Bogotch, Ira E.; And Others
A study was done of the relationship between school district central offices and school-based innovations in a large urban school district. The study looked specifically at the work relationships among central office personnel and their behaviors and attitudes toward school-based innovations. Data were collected through a survey administered to 30 principals and 30 central office personnel. In addition, all central office personnel were interviewed about their roles, responsibilities, and working relationships. Analysis of the data found little evidence either structurally or behaviorally, that the school system had a clear understanding of what innovation is, the complexity of implementation, or its role in improving the delivery of student services. Further, there was little commitment to innovation and risk-taking, to rewards, and to use of research and development. Central office encouragement of innovations was limited to informal relationships among individuals, and in some instances, administrators choose which schools were to receive innovative programs funded by a grant. In other instances, schools developed their own responses to problems with or without the knowledge, support, or encouragement of the central office. Suggestions for restructuring based on five research questions are included. ( Contains 5 tables; 40 references.) (JB)

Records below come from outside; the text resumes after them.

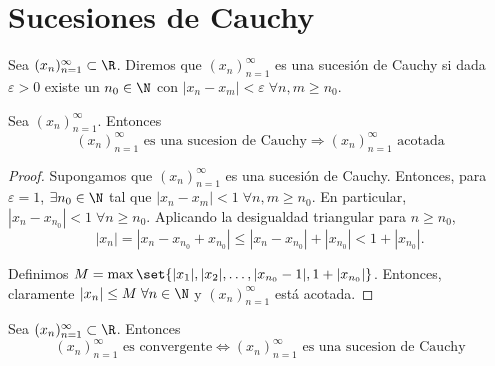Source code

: \section{Sucesiones de Cauchy}
\begin{definition}
	Sea \((x_n)^{\infty}_{n=1} \subset \R\). Diremos que \((x_n)^{\infty}_{n=1} \) es una sucesión de Cauchy si dada \(\varepsilon > 0 \) existe un \(n_0 \in \N \) con \(|x_n - x_m | < \varepsilon \; \forall n, m \geq n_0 \).
\end{definition}
\begin{proposition}
	\label{cauchyac}
	Sea \((x_n)^{\infty}_{n=1} \). Entonces
	\[
		(x_n)^{\infty}_{n=1} \text{ es una sucesion de Cauchy} \Rightarrow (x_n)^{\infty}_{n=1} \text{ acotada}
	\]
\end{proposition}
\begin{proof}
	Supongamos que \((x_n)^{\infty}_{n=1}\) es una sucesión de Cauchy. Entonces, para \(\varepsilon = 1 \), \(\exists n_0 \in \N\) tal que \(\left\vert x_n - x_m  \right\vert < 1 \; \forall n,m \geq n_0\). En particular, \(\left\vert x_n - x_{n_0 } \right\vert < 1\; \forall n \geq n_0\). Aplicando la desigualdad triangular para \(n \geq n_0\),
	\[
		\left\vert x_n  \right\vert = \left\vert x_n - x_{n_0} + x_{n_0} \right\vert \leq \left\vert x_n - x_{n_0} \right\vert + \left\vert x_{n_0} \right\vert < 1 + \left\vert x_{n_0} \right\vert.
	\]

	Definimos \(M = \max\set{|x_1|, |x_2|, \ldots, |x_{n_0} - 1|, 1 + \left\vert x_{n_0} \right\vert }\). Entonces, claramente \(|x_n| \leq M \; \forall n \in \N \) y \((x_n)^{\infty}_{n=1}\) está acotada.
\end{proof}
\begin{theorem}
	Sea \((x_n)^{\infty}_{n=1} \subset \R \). Entonces
	\[
		(x_n)^{\infty}_{n=1} \text{ es convergente} \iff (x_n)^{\infty}_{n=1} \text{ es una sucesion de Cauchy}
	\]
\end{theorem}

Descriptors: Administrative Organization, Administrator Attitudes, Administrator Responsibility, Administrator Role, Central Office Administrators, Educational Cooperation, Educational Innovation, Elementary Secondary Education, Institutional Environment, Institutional Role, Instructional Innovation, Principals, School Administration, School Districts, Urban Schools
Publication Type: Reports - Research; Speeches/Meeting Papers
Education Level: N/A
Authoring Institution: N/A
Note: Paper presented at the Annual Meeting of the American Educational Research Association (San Francisco, CA, April 20-24, 1992).